🤖 AI Summary
While multimodal large language models (MLLMs) excel at high-level visual reasoning, they exhibit significant deficiencies in fine-grained visual perception—particularly in Ishihara-style dot-pattern tasks requiring precise chromatic discrimination. Method: We introduce HueManity, a novel benchmark comprising 83,850 images, which—based on the Ishihara test paradigm—systematically quantifies MLLMs’ performance gaps in high-fidelity color vision assessment. We open-source both the dataset and evaluation code. Contribution/Results: Evaluating nine state-of-the-art MLLMs alongside ResNet50 and human subjects, we find the best-performing MLLM achieves only 33.6% accuracy on “easy” digit recognition and 3.0% on “hard” letter recognition—dramatically below human performance (100.0%/95.6%) and ResNet50 (96.5%/94.5%). These results expose a fundamental perceptual bottleneck in current MLLMs, establishing HueManity as a rigorous new benchmark and diagnostic tool for advancing robust multimodal perception research.
📝 Abstract
Multimodal Large Language Models (MLLMs) excel at high-level visual reasoning, but their performance on nuanced perceptual tasks remains surprisingly limited.
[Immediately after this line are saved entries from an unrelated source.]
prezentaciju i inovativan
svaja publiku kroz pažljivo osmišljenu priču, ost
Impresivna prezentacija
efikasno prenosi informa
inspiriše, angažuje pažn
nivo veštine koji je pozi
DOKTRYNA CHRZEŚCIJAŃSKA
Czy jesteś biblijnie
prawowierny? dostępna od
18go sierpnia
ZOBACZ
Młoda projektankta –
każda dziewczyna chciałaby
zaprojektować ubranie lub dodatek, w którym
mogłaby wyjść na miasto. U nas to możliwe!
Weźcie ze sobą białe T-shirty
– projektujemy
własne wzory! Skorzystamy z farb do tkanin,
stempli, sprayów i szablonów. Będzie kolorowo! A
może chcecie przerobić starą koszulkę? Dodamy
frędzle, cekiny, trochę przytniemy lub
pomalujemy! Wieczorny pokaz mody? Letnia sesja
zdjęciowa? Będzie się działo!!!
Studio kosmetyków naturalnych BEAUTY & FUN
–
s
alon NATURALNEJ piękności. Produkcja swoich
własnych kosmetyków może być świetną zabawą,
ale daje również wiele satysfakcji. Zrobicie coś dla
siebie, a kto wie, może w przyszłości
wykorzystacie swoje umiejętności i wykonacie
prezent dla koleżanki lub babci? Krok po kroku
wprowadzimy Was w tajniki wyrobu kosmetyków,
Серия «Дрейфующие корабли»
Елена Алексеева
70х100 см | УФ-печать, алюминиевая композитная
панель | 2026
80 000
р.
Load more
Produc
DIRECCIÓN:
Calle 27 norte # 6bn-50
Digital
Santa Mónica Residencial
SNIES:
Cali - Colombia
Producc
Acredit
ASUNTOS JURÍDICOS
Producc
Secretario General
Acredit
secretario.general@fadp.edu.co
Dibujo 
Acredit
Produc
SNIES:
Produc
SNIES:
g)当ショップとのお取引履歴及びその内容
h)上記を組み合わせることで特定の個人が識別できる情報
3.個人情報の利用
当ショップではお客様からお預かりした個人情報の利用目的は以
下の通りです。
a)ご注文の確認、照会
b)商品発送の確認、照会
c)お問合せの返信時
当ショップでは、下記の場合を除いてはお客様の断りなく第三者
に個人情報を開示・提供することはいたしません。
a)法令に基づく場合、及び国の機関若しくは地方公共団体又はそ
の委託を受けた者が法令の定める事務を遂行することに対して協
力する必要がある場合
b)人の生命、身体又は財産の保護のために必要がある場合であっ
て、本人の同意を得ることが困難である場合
We present HueManity, a benchmark designed to assess visual perception in MLLMs. The dataset comprises 83,850 images featuring two-character alphanumeric strings embedded in Ishihara test style dot patterns, challenging models on precise pattern recognition. Our evaluation of nine state-of-the-art MLLMs on HueManity demonstrates a significant performance deficit compared to human and traditional computer vision baselines. The best-performing MLLM achieved a 33.6% accuracy on the numeric `easy' task and a striking 3% on the alphanumeric `hard' task. In contrast, human participants achieved near-perfect scores (100% and 95.6%), and a fine-tuned ResNet50 model reached accuracies of 96.5% and 94.5%. These results highlight a critical gap in the visual capabilities of current MLLMs. Our analysis further explores potential architectural and training-paradigm factors contributing to this perceptual gap in MLLMs. We open-source HueManity dataset and code to foster further research in improving perceptual robustness of MLLMs.